Isla was born at 11:34am, one year ago today. I had been scheduled for an induction at 38 weeks and upon arriving at the hospital at 5am, learned that I was already in a pretty good labor pattern and having good contractions every 5 minutes (oh, those are contractions? I said to the nurse)
My plan had been to try for an unmedicated labor (other than the Pitocin) but I was feeling completely uninformed about this choice as labor progressed–which was entirely my own fault. Our delivery nurse, Jeannine, was fantastic and offered lots of advice and suggestions. I tried walking around (a luxury I had not had during my medicated labor with Luca) and bouncing on a birthing ball, but after being checked at about 4 1/2 hours in and only measuring 6cm dilated, I decided I didn’t have to be a hero…no one would fault me for getting an epidural. (I labored with Luca for just under 24 hours…all I could think was that I was not ready to continue on at my level of pain for 18+ more hours…)
So I asked Jeannine to call “the man” and get me the drugs. 25 minutes went by and he still hadn’t shown up. I was getting to the point where I was rather upset about that, but I felt like if I got up to use the restroom one more time, he’d probably come in right then and get the epidural started (the catheter part had been almost as bad as any of the rest of it for me the last time). Well, Jeannine started getting a bit nervous with the next contraction and ordered me straight back to bed. Why, I asked? We’re having a baby! she announced.

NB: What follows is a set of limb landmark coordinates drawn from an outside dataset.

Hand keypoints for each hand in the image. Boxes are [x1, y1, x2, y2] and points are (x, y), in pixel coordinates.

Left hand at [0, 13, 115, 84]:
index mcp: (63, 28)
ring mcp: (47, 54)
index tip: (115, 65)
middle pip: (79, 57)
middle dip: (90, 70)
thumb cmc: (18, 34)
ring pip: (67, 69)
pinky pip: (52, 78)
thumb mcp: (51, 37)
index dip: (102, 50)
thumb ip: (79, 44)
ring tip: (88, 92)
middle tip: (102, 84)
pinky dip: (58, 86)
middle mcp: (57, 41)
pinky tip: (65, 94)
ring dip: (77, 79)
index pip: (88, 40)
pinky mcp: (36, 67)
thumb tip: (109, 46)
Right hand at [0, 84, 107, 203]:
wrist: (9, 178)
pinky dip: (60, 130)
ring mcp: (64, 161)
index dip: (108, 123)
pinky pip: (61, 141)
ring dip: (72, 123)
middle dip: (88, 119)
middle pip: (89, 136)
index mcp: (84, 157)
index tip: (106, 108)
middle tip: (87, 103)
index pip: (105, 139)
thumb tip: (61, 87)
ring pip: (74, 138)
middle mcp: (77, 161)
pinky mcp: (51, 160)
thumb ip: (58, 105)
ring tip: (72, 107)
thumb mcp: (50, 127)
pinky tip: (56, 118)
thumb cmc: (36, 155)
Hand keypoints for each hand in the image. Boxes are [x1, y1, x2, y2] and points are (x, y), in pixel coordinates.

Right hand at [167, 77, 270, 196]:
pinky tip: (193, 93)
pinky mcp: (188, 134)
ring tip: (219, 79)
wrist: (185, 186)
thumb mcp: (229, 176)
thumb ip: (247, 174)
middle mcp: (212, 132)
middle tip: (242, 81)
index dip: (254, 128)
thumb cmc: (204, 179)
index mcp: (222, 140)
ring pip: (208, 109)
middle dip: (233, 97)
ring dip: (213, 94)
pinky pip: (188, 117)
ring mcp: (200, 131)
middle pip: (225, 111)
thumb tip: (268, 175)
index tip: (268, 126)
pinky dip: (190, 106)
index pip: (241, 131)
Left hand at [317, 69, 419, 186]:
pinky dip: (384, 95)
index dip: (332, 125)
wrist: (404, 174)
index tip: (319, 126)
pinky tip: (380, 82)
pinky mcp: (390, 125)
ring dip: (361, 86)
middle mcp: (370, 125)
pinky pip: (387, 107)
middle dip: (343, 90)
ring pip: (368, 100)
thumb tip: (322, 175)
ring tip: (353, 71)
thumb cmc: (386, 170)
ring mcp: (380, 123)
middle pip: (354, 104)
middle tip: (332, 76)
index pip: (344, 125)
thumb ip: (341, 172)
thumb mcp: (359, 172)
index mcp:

She called my doctor, who was doing paperwork in the next building over, and laid the hospital bed flat (in an effort to slow down my labor). Stop pushing, she said. I’m not pushing! I exclaimed. The sensation was wholly different than last time when pushing was work and I struggled to get make just a small bit of progress with each contraction. The human body is amazing, isn’t it? It just knew what to do, even though I was pretty sure I didn’t.
After just a few minutes it was clear that the baby would arrive before the doctor, so Jeannine called for backup nurses as she kept imploring me to stop pushing (which I continued to assure her I wasn’t doing). Within 20 minutes of initially getting out of bed Isla was born, delivered by those sweet nurses. Coincidentally, I had asked what happens if someone’s doctor doesn’t make it in time during the check in process at 5am, and those nurses had reassuringly replied that the OB nurses are skilled in straightforward deliveries. Jeannine was even studying to be a midwife, so she was the perfect match for us!
Recovery with an unmedicated birth was wonderful by comparison. I was able get up within 30 minutes of her birth and had showered within the first few hours. Our hospital is considered “baby-centric”, so Isla was placed on my chest immediately as they allowed the cord to stop pulsing before it was cut. She wasn’t whisked away for weight and measuring and APGAR scores…they assessed her right there on my chest and finding that she was perfectly healthy, allowed us to bond. She never left my sight for our entire 23 hours hospital stay thereafter and it was an overall fantastic experience. All of the check ups and newborn screenings were done in my recovery room and the staff was lovely.
Now, one year later, my baby is walking and dancing and babbling and smiling and clapping and blowing kisses! She’s climbing everything and keeping up with her brother. She loves Super Why and playing in the Play Kitchen and her special blankie. She’s an adventurous eater but we’re still working on sleeping all night. She’s gotten through a procedure to correct a tongue-tie, RSV, a cow’s milk allergy, separation anxiety, and croup. And she’s our special Honey Girl. Happy Birthday Isla! We love you!